* **Problem description**: Retype all of the lines below with no changes.
****************************************
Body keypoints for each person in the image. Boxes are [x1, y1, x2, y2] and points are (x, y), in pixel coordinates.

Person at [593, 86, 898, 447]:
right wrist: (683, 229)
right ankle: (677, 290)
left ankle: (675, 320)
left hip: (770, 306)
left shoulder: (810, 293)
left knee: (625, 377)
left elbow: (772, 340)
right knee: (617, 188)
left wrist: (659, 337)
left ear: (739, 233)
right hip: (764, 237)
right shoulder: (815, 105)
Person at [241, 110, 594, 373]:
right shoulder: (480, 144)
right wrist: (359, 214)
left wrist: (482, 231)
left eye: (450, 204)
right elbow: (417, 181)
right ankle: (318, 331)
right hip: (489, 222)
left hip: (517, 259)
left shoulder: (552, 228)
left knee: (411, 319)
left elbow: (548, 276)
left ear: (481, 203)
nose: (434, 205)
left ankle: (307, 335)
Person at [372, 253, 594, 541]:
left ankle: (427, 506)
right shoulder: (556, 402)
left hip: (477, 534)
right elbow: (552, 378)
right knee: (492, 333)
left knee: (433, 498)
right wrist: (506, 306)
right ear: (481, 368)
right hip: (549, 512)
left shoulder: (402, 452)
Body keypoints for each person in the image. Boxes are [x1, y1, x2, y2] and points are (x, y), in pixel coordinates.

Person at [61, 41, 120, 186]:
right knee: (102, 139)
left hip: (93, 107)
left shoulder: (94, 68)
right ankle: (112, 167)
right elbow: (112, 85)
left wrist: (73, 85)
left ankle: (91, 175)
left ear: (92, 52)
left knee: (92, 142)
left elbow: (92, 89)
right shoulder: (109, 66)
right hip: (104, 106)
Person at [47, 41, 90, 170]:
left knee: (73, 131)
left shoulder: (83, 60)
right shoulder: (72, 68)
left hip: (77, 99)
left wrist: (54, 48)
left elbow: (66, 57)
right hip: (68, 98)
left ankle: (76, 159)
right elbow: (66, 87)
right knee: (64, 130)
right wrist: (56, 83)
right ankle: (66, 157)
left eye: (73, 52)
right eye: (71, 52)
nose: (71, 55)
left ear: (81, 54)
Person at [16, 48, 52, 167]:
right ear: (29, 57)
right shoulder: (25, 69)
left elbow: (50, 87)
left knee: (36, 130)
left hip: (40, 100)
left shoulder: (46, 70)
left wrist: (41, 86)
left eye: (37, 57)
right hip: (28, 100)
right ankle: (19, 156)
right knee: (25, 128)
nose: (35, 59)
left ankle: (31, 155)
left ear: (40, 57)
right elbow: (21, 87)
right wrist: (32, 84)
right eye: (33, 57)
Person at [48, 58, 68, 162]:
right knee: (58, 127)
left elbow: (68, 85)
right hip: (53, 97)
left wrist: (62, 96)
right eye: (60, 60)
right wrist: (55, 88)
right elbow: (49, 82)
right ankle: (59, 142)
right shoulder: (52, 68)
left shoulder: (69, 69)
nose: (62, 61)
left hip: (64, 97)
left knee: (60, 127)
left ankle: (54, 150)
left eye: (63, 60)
****************************************
* **Task result**:
Body keypoints for each person in the image. Boxes are [x1, y1, x2, y2] and points are (x, y), in pixel coordinates.

Person at [593, 86, 898, 447]:
right wrist: (683, 229)
right ankle: (677, 290)
left ankle: (675, 320)
left hip: (770, 306)
left shoulder: (810, 293)
left knee: (625, 377)
left elbow: (772, 340)
right knee: (617, 188)
left wrist: (659, 337)
left ear: (739, 233)
right hip: (764, 237)
right shoulder: (815, 105)
Person at [241, 110, 594, 373]:
right shoulder: (480, 144)
right wrist: (359, 214)
left wrist: (482, 231)
left eye: (450, 204)
right elbow: (417, 181)
right ankle: (318, 331)
right hip: (489, 222)
left hip: (517, 259)
left shoulder: (552, 228)
left knee: (411, 319)
left elbow: (548, 276)
left ear: (481, 203)
nose: (434, 205)
left ankle: (307, 335)
Person at [372, 253, 594, 541]:
left ankle: (427, 506)
right shoulder: (556, 402)
left hip: (477, 534)
right elbow: (552, 378)
right knee: (492, 333)
left knee: (433, 498)
right wrist: (506, 306)
right ear: (481, 368)
right hip: (549, 512)
left shoulder: (402, 452)
Body keypoints for each person in the image. Boxes are [x1, y1, x2, y2] and points are (x, y), in pixel coordinates.

Person at [61, 41, 120, 186]:
right knee: (102, 139)
left hip: (93, 107)
left shoulder: (94, 68)
right ankle: (112, 167)
right elbow: (112, 85)
left wrist: (73, 85)
left ankle: (91, 175)
left ear: (92, 52)
left knee: (92, 142)
left elbow: (92, 89)
right shoulder: (109, 66)
right hip: (104, 106)
Person at [47, 41, 90, 170]:
left knee: (73, 131)
left shoulder: (83, 60)
right shoulder: (72, 68)
left hip: (77, 99)
left wrist: (54, 48)
left elbow: (66, 57)
right hip: (68, 98)
left ankle: (76, 159)
right elbow: (66, 87)
right knee: (64, 130)
right wrist: (56, 83)
right ankle: (66, 157)
left eye: (73, 52)
right eye: (71, 52)
nose: (71, 55)
left ear: (81, 54)
Person at [16, 48, 52, 167]:
right ear: (29, 57)
right shoulder: (25, 69)
left elbow: (50, 87)
left knee: (36, 130)
left hip: (40, 100)
left shoulder: (46, 70)
left wrist: (41, 86)
left eye: (37, 57)
right hip: (28, 100)
right ankle: (19, 156)
right knee: (25, 128)
nose: (35, 59)
left ankle: (31, 155)
left ear: (40, 57)
right elbow: (21, 87)
right wrist: (32, 84)
right eye: (33, 57)
Person at [48, 58, 68, 162]:
right knee: (58, 127)
left elbow: (68, 85)
right hip: (53, 97)
left wrist: (62, 96)
right eye: (60, 60)
right wrist: (55, 88)
right elbow: (49, 82)
right ankle: (59, 142)
right shoulder: (52, 68)
left shoulder: (69, 69)
nose: (62, 61)
left hip: (64, 97)
left knee: (60, 127)
left ankle: (54, 150)
left eye: (63, 60)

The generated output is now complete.